We are in the process of matriculating our rather elderly Kangoo car which we drove to Portugal. We have found lots of helpful advice and were rather enjoying running up and down the Algarve to various offices and practising our terrible Portugese on very helpful officials and thought we were doing rather well, until disaster struck! I had my car converted to autogas by a certified installer in England but had forgotten to get the registration document changed to reflect this. The IPO test centre quite rightly pointed out that although we had the bit of paper form the installer it wasn't on the registration certificate so how could eh be sure the installer was approved? We had to go back to the DVLA and that has taken TWO of our precious six months, ten phone calls and a lot of Argy Bargy. So, peeps, if you are coming to Portugal and have any modifications to your car, sort it out with the DVLA before you come. We are now racing against time!


----------



## jerryceltner (May 15, 2012)

I don't think there is a time limit with all of this. Once you start just keep going until you reach your goal.
We were matriculating a van .....It passed the test apart from one thing which was the chassis number. The first 3 digits should have read 002 but on the reg docs stated 000 so we failed and sent off to DVLA to change the chassis no which they did and accordingly the COC and it passed. The whole proccess took about 8 months but we have Portuguese plates. The only thing that I didn't know was that once you start the procedure from customs you have to pay road tax on the birthday and I was fined 20 euro for this although the road tax was only 31 euro. I have paid road tax today on my Merc E320 which was a whopping 761.44 euro ....... That does hurt!!!!!!!


----------



## canoeman (Mar 3, 2011)

As Jerry said you must start the process within 6 months but providing you've started with Customs and have the acknowledgement for that your ok, but the warning of making sure the car matches DVLA documents spot on


----------



## travelling-man (Jun 17, 2011)

Jerry

I can sympathise as I got hit for E774 or so last year. 

The good news is I've joined the ACP classicos and they tell me they can write a letter to make the car a vehicle of historical interest and it then becomes tax exempt. 

I'm waiting for the letter to arrive now but of course, how long it'll take is a very different matter. LOL!


----------



## canoeman (Mar 3, 2011)

Probably just after you've paid this years IUC


----------



## travelling-man (Jun 17, 2011)

I've got a few months yet so hope it'll arrive in time. 

The only bad news is I can't get it converted to GPL as the rules are it has to run on it's original fuel system but as I don't use it much it's no big deal I guess.


----------



## jerryceltner (May 15, 2012)

What a load of Bxxxocks we have to go through. I will try to do everything I can online in future.

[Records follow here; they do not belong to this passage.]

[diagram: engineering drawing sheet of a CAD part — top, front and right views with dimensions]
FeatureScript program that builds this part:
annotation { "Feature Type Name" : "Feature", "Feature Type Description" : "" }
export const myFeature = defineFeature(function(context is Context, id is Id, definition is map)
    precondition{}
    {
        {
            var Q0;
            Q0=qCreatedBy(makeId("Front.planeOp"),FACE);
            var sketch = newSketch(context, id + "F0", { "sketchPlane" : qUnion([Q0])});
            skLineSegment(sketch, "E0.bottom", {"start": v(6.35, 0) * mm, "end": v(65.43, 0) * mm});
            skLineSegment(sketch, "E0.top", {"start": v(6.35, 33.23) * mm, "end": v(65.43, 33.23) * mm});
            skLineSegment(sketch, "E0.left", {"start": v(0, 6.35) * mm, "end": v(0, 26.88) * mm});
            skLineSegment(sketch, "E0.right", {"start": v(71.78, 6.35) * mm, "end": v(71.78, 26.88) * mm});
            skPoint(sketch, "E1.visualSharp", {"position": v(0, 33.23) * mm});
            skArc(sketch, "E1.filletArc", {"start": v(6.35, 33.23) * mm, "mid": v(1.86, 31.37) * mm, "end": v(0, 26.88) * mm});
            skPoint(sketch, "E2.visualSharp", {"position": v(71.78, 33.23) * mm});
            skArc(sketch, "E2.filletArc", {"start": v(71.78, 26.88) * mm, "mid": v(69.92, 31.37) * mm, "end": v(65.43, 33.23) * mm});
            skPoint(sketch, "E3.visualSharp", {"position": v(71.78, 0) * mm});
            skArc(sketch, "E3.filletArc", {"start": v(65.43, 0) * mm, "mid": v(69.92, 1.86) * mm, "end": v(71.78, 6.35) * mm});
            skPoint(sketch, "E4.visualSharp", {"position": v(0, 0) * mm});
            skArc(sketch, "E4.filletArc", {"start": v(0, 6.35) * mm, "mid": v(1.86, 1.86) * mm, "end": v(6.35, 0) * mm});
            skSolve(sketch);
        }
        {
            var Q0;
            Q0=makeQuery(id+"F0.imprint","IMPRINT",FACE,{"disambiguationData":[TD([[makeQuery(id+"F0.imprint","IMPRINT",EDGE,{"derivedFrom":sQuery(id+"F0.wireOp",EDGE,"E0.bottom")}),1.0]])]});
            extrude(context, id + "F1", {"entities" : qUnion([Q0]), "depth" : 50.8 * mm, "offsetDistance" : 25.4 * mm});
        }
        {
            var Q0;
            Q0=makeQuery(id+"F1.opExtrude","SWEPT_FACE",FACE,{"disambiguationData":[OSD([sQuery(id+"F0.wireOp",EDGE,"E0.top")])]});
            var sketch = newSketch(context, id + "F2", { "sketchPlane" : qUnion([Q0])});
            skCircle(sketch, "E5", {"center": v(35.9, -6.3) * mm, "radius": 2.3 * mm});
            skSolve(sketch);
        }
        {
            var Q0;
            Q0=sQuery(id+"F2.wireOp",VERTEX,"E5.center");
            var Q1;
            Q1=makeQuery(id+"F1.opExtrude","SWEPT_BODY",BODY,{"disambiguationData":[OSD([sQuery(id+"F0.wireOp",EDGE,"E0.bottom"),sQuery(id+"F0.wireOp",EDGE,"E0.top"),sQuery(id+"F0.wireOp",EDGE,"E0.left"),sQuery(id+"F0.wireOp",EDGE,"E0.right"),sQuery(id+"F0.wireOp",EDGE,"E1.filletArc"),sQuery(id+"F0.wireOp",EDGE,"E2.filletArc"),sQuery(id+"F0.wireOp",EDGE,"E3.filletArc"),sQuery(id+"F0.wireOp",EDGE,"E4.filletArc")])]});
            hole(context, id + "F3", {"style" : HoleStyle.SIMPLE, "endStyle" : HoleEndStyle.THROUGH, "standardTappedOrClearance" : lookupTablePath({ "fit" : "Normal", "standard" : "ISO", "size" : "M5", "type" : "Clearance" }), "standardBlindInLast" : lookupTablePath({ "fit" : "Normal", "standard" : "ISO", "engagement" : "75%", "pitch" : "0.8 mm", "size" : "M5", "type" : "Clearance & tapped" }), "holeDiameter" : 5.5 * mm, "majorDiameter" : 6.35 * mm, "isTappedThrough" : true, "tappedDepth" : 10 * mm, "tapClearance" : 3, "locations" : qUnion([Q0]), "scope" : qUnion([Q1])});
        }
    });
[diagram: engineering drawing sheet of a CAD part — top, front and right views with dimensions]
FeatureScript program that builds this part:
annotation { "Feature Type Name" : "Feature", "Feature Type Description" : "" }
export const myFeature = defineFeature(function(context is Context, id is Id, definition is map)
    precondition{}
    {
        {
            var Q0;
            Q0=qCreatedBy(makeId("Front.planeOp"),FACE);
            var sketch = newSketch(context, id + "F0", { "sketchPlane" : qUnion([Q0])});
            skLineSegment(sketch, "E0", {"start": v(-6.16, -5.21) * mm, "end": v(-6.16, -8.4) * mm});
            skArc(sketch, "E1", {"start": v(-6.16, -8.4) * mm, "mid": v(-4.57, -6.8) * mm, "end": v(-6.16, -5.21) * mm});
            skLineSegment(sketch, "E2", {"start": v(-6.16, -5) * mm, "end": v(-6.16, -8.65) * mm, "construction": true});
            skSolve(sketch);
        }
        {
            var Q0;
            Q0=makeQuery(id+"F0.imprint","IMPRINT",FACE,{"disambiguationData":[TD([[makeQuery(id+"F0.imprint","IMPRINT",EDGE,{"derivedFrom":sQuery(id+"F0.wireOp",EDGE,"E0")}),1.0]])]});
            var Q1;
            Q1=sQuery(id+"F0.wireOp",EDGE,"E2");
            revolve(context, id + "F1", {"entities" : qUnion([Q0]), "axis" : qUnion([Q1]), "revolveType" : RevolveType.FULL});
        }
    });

My Portuguese accountant changes the security codes when he does my IRS returns but this last time didn't change them back so I could not get online .... Pillock!!!!!!


----------



## canoeman (Mar 3, 2011)

It's hardly difficult going to Financas pay counter to pay IUC you only need your car registration document and more difficult navigating your way through web site to get payment reference details you need to pay online, there's supposedly a new tutorial on site but I can't get it to work

It should be *you that changes passwords* when he's finished if he or anyone unscrupulous in his office knows them they still have access to your Tax account.


----------



## canoeman (Mar 3, 2011)

Ok, got it working this morning you need to enter your NIF & password to access, no different to instructions I have but pretty pictures to follow which makes it a bit easier, which you can save


----------